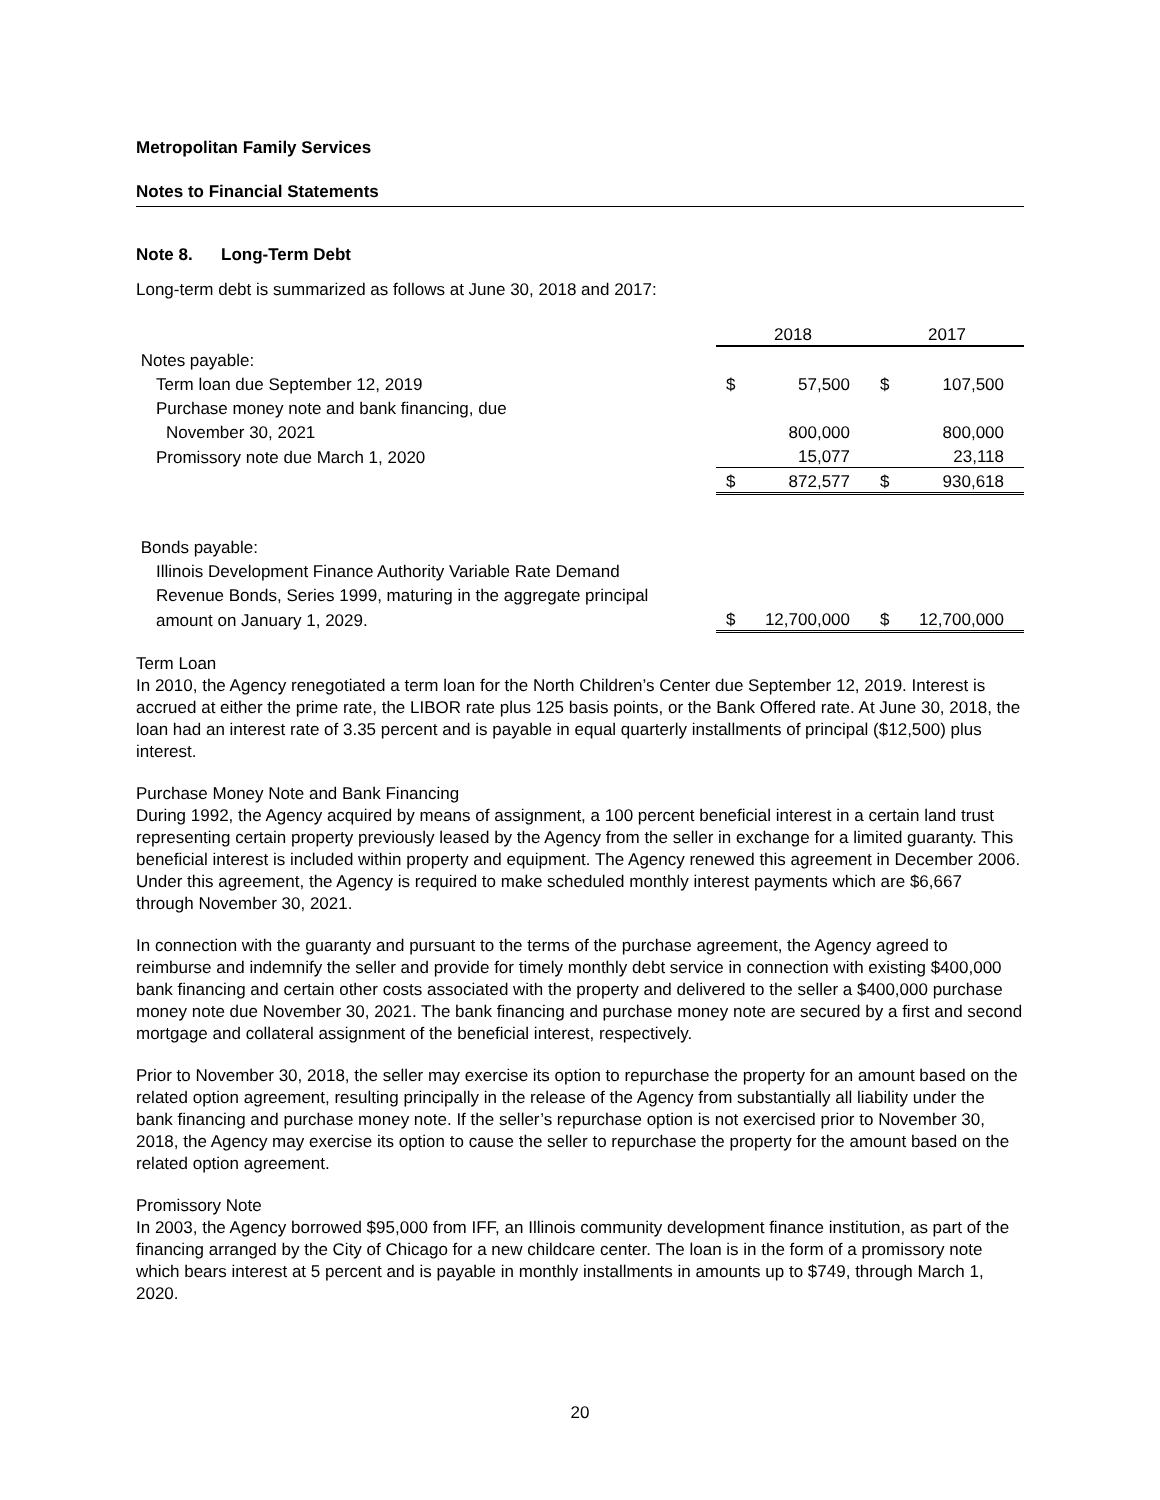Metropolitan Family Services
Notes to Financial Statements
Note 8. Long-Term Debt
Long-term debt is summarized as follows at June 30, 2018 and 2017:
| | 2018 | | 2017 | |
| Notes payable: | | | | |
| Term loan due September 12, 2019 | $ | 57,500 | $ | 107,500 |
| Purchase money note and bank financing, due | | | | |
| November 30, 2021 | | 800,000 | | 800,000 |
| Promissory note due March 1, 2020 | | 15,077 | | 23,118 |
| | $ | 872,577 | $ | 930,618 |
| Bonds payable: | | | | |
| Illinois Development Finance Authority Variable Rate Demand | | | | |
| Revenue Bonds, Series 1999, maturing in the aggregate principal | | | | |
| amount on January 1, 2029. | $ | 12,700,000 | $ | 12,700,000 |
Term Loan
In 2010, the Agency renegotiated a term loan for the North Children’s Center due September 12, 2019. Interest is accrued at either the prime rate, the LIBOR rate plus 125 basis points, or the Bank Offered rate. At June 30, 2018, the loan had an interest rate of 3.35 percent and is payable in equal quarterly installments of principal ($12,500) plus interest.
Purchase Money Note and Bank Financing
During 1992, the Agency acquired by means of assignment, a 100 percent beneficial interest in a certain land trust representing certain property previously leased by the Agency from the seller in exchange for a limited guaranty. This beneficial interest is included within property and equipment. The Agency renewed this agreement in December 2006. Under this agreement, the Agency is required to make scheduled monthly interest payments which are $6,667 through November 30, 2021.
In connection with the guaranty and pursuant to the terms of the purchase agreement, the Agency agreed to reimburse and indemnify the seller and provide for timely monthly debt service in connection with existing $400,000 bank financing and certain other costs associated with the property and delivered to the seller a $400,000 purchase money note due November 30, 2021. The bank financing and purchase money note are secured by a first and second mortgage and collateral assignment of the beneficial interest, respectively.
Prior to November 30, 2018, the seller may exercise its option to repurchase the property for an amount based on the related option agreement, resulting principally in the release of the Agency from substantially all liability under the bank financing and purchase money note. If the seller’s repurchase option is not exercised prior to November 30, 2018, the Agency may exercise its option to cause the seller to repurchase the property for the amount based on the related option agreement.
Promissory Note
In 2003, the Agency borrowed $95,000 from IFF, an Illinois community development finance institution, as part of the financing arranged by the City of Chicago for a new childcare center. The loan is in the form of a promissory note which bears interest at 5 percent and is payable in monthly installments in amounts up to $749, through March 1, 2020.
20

··········

▸ Exercise:
Gather each line from the entries above that includes the word "Bonds".

▸ Output below:
| Bonds payable: | | | | |
| Revenue Bonds, Series 1999, maturing in the aggregate principal | | | | |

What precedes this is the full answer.